Most recently, in The End of Faith, Sam Harris says:

A rational approach to ethics becomes possible once we realize that questions of right and wrong are really questions about the happiness and suffering of sentient creatures.

So what's wrong with this formulation? For one, happiness and suffering are often transitory, while the core values outlined here are enduring and universal.

Scientists have stuck electrodes into parts of the rat brain associated with pleasure and given the rats access to a bar that stimulates them. What happens is fairly predictable.

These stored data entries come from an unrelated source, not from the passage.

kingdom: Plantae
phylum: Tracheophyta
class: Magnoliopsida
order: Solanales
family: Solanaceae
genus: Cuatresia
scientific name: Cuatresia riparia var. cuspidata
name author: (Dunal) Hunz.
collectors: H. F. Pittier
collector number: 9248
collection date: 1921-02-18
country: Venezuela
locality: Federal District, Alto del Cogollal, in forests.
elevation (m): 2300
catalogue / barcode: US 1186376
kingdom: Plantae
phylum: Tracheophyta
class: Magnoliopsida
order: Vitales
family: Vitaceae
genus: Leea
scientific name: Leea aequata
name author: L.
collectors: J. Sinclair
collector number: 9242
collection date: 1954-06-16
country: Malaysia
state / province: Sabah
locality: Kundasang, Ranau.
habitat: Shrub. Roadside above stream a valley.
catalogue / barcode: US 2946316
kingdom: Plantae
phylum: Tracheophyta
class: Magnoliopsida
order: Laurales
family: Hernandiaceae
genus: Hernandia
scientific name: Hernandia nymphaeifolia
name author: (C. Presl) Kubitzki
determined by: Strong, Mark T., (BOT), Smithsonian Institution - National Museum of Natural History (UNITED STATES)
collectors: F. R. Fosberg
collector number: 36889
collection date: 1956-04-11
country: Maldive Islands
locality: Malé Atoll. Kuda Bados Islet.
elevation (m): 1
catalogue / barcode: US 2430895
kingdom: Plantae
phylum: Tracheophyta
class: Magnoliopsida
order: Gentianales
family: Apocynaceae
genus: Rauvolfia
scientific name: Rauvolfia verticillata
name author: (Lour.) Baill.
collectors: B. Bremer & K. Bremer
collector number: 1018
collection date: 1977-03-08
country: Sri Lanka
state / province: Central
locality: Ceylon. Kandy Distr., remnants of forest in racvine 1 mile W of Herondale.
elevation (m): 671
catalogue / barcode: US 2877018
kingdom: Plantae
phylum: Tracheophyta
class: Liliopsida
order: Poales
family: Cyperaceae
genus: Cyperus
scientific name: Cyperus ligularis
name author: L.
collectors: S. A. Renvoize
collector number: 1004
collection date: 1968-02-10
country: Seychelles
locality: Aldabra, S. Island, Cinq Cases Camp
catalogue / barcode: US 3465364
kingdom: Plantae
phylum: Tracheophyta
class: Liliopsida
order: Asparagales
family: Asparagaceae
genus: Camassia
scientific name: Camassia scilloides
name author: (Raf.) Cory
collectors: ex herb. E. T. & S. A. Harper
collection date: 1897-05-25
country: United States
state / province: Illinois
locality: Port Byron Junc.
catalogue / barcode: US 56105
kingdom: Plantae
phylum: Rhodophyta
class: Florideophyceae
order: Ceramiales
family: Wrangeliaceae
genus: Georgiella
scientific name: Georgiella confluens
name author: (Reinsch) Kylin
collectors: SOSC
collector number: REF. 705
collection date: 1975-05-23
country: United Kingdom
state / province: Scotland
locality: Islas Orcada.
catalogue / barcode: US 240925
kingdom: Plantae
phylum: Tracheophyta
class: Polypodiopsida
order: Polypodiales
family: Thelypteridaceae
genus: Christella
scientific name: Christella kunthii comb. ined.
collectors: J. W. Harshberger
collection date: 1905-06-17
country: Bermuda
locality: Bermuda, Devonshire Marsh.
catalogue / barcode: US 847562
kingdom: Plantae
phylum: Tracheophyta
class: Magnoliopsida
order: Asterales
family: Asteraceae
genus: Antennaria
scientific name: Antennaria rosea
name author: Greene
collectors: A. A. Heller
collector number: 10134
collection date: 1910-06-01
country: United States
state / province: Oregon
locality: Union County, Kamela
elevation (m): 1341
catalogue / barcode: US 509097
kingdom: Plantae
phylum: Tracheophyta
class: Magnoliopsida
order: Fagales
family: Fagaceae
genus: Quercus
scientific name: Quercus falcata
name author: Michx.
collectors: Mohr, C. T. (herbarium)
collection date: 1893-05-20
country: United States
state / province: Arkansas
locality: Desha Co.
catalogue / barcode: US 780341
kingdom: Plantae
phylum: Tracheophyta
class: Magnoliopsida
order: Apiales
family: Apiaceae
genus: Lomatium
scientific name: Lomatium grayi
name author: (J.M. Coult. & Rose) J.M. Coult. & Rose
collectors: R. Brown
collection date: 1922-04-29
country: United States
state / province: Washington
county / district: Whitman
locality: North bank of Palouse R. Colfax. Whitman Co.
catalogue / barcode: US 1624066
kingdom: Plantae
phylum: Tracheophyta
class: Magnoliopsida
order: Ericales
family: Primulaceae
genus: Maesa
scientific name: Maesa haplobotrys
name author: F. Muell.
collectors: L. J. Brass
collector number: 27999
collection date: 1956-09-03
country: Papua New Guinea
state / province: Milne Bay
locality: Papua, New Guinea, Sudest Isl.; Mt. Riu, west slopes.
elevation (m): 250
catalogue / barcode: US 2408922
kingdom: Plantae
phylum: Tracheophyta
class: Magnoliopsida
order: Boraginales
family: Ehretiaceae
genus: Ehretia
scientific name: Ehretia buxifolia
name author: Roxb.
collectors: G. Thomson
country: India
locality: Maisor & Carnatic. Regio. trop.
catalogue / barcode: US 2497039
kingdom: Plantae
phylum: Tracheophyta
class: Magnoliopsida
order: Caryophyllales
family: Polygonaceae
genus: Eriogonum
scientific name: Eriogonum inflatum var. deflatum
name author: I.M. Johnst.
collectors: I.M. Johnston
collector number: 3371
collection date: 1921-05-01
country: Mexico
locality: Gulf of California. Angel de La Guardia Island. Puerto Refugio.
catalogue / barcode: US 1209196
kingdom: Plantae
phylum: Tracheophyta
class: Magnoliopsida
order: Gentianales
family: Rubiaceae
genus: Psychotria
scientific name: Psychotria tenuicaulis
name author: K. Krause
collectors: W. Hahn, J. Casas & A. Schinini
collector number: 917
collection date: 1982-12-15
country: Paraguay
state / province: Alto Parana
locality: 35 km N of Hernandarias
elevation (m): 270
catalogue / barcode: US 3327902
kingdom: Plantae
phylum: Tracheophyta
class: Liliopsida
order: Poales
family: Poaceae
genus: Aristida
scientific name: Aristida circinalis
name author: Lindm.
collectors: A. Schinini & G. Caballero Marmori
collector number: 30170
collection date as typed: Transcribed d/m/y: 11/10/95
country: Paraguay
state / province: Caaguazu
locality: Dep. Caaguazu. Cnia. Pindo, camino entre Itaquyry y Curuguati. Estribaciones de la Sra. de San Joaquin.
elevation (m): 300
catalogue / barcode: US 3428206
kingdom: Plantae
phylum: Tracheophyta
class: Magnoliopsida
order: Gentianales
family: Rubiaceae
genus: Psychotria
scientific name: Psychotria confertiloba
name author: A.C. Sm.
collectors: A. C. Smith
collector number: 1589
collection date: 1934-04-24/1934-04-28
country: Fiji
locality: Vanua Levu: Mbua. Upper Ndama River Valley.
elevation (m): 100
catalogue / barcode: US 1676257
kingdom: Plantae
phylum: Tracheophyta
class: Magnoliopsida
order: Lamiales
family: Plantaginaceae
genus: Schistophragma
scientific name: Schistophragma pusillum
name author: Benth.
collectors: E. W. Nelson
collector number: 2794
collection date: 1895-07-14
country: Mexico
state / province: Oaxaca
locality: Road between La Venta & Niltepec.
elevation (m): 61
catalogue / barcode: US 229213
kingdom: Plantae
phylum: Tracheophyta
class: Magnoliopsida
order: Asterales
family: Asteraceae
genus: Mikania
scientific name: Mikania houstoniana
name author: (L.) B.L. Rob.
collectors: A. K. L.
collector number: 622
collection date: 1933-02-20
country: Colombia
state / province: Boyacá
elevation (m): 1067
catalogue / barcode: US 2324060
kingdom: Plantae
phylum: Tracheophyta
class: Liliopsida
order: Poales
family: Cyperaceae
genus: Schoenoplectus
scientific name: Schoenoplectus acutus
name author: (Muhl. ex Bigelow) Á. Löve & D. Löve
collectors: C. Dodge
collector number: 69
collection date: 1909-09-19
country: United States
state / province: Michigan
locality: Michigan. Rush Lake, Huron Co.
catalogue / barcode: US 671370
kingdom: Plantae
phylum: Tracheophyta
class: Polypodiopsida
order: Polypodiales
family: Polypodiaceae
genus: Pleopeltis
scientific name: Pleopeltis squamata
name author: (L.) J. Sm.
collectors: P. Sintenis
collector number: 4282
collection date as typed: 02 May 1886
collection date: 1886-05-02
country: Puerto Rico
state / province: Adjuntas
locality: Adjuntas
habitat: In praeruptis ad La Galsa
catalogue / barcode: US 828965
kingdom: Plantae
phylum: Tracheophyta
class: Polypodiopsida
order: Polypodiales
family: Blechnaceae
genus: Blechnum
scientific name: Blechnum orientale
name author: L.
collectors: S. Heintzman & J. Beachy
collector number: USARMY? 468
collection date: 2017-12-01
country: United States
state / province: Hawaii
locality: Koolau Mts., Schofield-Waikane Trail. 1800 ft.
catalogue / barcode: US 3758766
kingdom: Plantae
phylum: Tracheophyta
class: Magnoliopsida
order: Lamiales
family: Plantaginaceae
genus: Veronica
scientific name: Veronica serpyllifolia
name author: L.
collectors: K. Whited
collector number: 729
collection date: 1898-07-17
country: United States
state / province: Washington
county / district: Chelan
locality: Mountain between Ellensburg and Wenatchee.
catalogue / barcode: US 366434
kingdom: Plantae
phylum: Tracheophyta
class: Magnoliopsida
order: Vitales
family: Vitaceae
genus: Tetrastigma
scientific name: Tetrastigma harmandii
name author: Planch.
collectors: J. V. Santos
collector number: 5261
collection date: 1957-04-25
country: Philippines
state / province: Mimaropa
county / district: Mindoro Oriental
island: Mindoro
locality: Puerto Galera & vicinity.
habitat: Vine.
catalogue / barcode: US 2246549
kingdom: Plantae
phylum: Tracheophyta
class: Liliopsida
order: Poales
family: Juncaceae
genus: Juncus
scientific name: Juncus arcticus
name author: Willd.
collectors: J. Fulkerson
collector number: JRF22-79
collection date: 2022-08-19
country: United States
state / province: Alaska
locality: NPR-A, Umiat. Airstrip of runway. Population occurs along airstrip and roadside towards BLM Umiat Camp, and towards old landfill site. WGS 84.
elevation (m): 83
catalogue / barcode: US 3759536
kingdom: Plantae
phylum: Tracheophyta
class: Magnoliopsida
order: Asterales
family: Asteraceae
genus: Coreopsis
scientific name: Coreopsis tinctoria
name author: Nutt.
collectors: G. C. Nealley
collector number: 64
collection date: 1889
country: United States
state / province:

Rats tend to press the hell out of that bar, sometimes until they collapse with joy.

If an increase in happiness and decrease in suffering are the highest virtues, why not give every person a government-issue skullcap/electrode/pleasure-bar setup?

Then one might object that there's a qualitative difference between the type of crude pleasure one would get from an electrode cap as opposed to the transcendent happiness that comes from, say, rescuing a child from a burning building. But what if the electrode setup could be made more sophisticated, so that it created exactly the same sensation as the purer forms of happiness, rather than the more base ones? Or we could posit the "brain in the jar" scenario, popularized in films such as The Matrix, where everything one sees is simulated. At that point, situations could be programmed to give the person the illusion having done the sort of things that cause them to feel purer forms of happiness. Wouldn't that be great?

Well, no. Primarily because happiness is a subjective signal, a reward programmed by evolution for achieving a goal. Happiness is a metric, not a mean in and of itself. So while happiness is important, it's just not the most important thing, and certainly should not be used as foundational for a code of ethics.

Based on the value system presented here, the following maxims contradict the notion that happiness should be the basis of a moral system:

An uncomfortable truth is better than a pleasant lie.

The burdens and responsibilities of a free citizen are preferable to being a happy slave.

Being alive and unhappy is better than not being alive at all.